En 2018, j’ai été le directeur de campagne de Lamuka (de Martin Fayulu) pour l’élection présidentielle à l’Équateur. L’impressionnant accueil réservé à l’époque par les Mbandakais à ce dernier, j’en suis l’organisateur.
De retour à Kinshasa après la proclamation des résultats… faussés, j’avais reçu le récit des événements de la bouche de Fayulu dans son bureau, à Faden House. Après les dépouillements, Corneille Naanga apporte au président de la République Joseph Kabila les vrais résultats. Martin Fayulu devance largement Shadari et Tshisekedi. Il est le vainqueur. Les diplomates de quelques pays, informés de sa victoire, lui adressent aussitôt leurs félicitations, les uns le font par téléphone, les autres se succèdent physiquement chez lui.
Kabila lui envoie l’algérienne, la cheffe de la Monusco de l’époque [Leila Zerrougui], porteuse d’un message de celui-ci qui souhaite parler à l’élu Fayulu. La dame insiste pour que ce dernier daigne se rendre à Kingakati pour la rencontre. Craignant pour sa sécurité, Fayulu propose que l’entretien se passe en terrain neutre, chez l’algérienne, à la Monusco. Celle-ci pose quelques questions au président élu, certainement suggérées par Kabila et auxquelles il attend des réponses au retour à Kingakati de son « envoyée spéciale ». « Que pensez-vous de la loi sur le statut des anciens présidents de la République? Que dites-vous du code minier? » Et Fayulu de rassurer: « Ce sont des lois votées par le parlement. Tout le monde doit s’y soumettre tant qu’elles ne sont pas modifiées ». Elle abordera quelques autres sujets qui, d’évidence, préoccupaient le fils et successeur de Laurent-Désiré Kabila, lequel voulait connaître les intimes opinions de celui qui a été jusque-là parmi ses farouches adversaires, infiltrer son tréfonds sur des questions qu’il lui paraissait cruciales, vitales pour son avenir et celui de sa famille politique.
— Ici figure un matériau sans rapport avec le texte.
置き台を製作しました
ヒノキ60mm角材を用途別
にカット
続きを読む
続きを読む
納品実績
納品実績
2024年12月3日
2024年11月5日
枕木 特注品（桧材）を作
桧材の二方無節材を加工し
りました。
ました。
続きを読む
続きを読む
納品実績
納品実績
C’est un vendredi.
Martin Fayulu reçoit le soir l’appel téléphonique du président Sassou Nguesso qui lui demande d’aller urgemment le voir. Il traverse le fleuve le lendemain. Il reçoit le même message qui lui a été apporté la veille par l’algérienne, cette fois de la bouche du vieux « Otshumbé »: « Kabila tient à te parler, seul à seul ». Martin Fayulu lui répond tout de go: « Je ne peux me rendre seul chez lui, à 60 kilomètres. Demandez-lui que la rencontre ait lieu dans un autre endroit que Kingakati ». Ils ne conféreront pas. Joseph Kabila a vite conclu à une inflexibilité de la part du vainqueur pas propice à une éventuelle « entente ».
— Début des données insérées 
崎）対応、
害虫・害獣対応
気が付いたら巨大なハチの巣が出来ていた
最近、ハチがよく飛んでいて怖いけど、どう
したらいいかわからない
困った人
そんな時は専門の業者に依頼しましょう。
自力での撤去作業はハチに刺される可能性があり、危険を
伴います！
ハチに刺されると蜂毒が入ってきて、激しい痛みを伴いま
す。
À son retour à Kinshasa, Martin Fayulu entendra Corneille Naanga proclamer Félix Tshisekedi vainqueur de l’élection. On a parlé d’un « deal » qui aurait été conclu – devant d’illustres témoins – dont le contenu a été récemment révélé par Paul Kagame. Félix Tshisekedi n’a pas publié un démenti, ni ses zélés et habituels communicateurs. Les chefs d’État cités par lui comme témoins n’ont pas non plus (ni leurs ambassadeurs accrédités à Kinshasa et à Kigali) objecté aux affirmations du président rwandais!